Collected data
*****

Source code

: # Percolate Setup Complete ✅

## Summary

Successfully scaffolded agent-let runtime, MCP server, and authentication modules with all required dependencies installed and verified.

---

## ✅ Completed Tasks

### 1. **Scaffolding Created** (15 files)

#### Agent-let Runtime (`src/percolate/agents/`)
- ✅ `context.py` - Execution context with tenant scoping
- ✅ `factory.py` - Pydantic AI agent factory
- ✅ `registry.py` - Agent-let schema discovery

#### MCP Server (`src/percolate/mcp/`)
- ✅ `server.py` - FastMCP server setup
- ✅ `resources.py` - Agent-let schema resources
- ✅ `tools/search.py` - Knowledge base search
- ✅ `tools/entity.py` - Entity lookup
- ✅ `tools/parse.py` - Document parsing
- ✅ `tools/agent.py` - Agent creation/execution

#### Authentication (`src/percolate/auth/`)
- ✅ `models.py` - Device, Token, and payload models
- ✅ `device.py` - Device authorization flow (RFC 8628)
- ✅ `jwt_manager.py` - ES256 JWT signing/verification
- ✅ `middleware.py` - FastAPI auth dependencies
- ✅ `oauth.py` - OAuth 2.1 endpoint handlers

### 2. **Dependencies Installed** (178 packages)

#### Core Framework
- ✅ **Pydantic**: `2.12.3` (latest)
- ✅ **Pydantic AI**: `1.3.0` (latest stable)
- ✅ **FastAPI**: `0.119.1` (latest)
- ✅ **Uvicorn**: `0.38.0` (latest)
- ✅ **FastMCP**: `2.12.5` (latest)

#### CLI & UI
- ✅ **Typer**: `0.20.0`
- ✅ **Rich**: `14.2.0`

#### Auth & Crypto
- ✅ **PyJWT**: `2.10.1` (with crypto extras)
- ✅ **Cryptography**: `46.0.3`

*****

- [Task objective]:
Transcribe the material above line for line, preserving every character and symbol.

- [Exercise output]:
Source code

: # Percolate Setup Complete ✅

## Summary

Successfully scaffolded agent-let runtime, MCP server, and authentication modules with all required dependencies installed and verified.

---

## ✅ Completed Tasks

### 1. **Scaffolding Created** (15 files)

#### Agent-let Runtime (`src/percolate/agents/`)
- ✅ `context.py` - Execution context with tenant scoping
- ✅ `factory.py` - Pydantic AI agent factory
- ✅ `registry.py` - Agent-let schema discovery

#### MCP Server (`src/percolate/mcp/`)
- ✅ `server.py` - FastMCP server setup
- ✅ `resources.py` - Agent-let schema resources
- ✅ `tools/search.py` - Knowledge base search
- ✅ `tools/entity.py` - Entity lookup
- ✅ `tools/parse.py` - Document parsing
- ✅ `tools/agent.py` - Agent creation/execution

#### Authentication (`src/percolate/auth/`)
- ✅ `models.py` - Device, Token, and payload models
- ✅ `device.py` - Device authorization flow (RFC 8628)
- ✅ `jwt_manager.py` - ES256 JWT signing/verification
- ✅ `middleware.py` - FastAPI auth dependencies
- ✅ `oauth.py` - OAuth 2.1 endpoint handlers

### 2. **Dependencies Installed** (178 packages)

#### Core Framework
- ✅ **Pydantic**: `2.12.3` (latest)
- ✅ **Pydantic AI**: `1.3.0` (latest stable)
- ✅ **FastAPI**: `0.119.1` (latest)
- ✅ **Uvicorn**: `0.38.0` (latest)
- ✅ **FastMCP**: `2.12.5` (latest)

#### CLI & UI
- ✅ **Typer**: `0.20.0`
- ✅ **Rich**: `14.2.0`

#### Auth & Crypto
- ✅ **PyJWT**: `2.10.1` (with crypto extras)
- ✅ **Cryptography**: `46.0.3`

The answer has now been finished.